Au mois de décembre, une seule régie financière de la République démocratique du Congo a atteint ses assignations budgétaires, selon le député national et professeur Godé Mpoy, qui attribue cette contre-performance à l’appréciation artificielle du franc congolais (FC) liée au taux de change appliqué par la Banque centrale du Congo (BCC).
Dans une prise de position rendue publique, l’élu affirme que contrairement aux graphiques « mensongers » qui circulent, la RDC a enregistré une baisse significative de ses recettes au cours du dernier mois de l’année 2025.
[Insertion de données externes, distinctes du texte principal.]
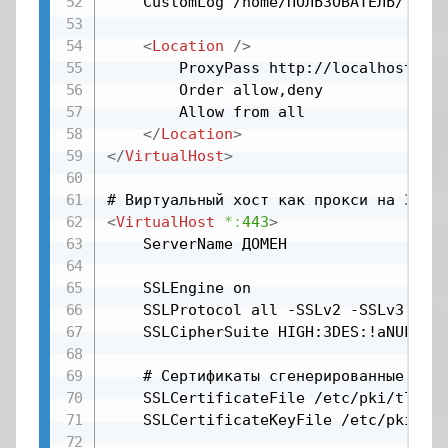
	CustomLog /home/ПОЛЬЗОВАТЕЛЬ/logs/access_log common

<
Location
/>
		ProxyPass http://localhost:3000/

		Order allow,deny

		Allow from all

</
Location
>
</
VirtualHost
>
<
VirtualHost
*:
443
>
	ServerName ДОМЕН

    SSLEngine on

    SSLProtocol all -SSLv2 -SSLv3

    SSLCipherSuite HIGH:3DES:!aNULL:!M
    # Сертификаты сгенерированные при 
    SSLCertificateFile /etc/pki/tls/ce
    SSLCertificateKeyFile /etc/pki/tls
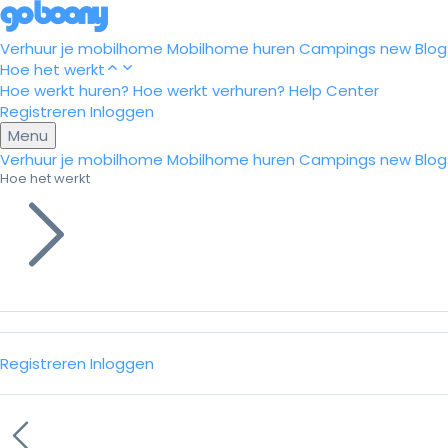
Verhuur je mobilhome
Mobilhome huren
Campings
new
Blog
Hoe het werkt
Hoe werkt huren?
Hoe werkt verhuren?
Help Center
Registreren
Inloggen
Menu
Verhuur je mobilhome
Mobilhome huren
Campings
new
Blog
Hoe het werkt
Registreren
Inloggen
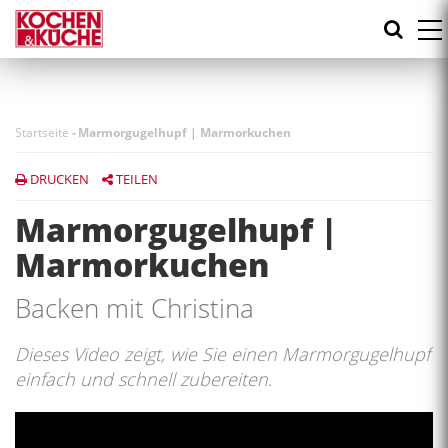
Direkt
zum
Inhalt
Startseite
-
Marmorgugelhupf | Marmorkuchen
DRUCKEN
TEILEN
Marmorgugelhupf |
Marmorkuchen
Backen mit Christina
Dieses Video zeigt, wie Sie einen Marmorgugelhupf
einfach und schnell zubereiten.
En cause, soutient-il, la politique monétaire de la BCC qui aurait réduit mécaniquement la valeur en monnaie nationale des recettes perçues, affectant ainsi la capacité de mobilisation budgétaire des régies financières.
Face à ce manque à gagner, Godé Mpoy indique que l’État a eu recours au préfinancement auprès des contribuables.
Certaines régies, jugées défaillantes en raison de ce qu’il qualifie de taux artificiel, auraient sollicité le paiement anticipatif d’impôts normalement dus en 2026, afin de combler les déficits constatés en décembre.
Le député national met en garde contre les conséquences de cette pratique, estimant qu’elle risque de fragiliser l’exécution du budget 2026, privé par avance d’une partie de ses ressources attendues.
Une situation qui, selon lui, pose la question de la sincérité des performances affichées et de la soutenabilité des choix de politique monétaire et budgétaire.
Dans sa conclusion, Godé Mpoy appelle implicitement à une lecture plus réaliste des chiffres des finances publiques et à une meilleure coordination entre politique de change et mobilisation des recettes.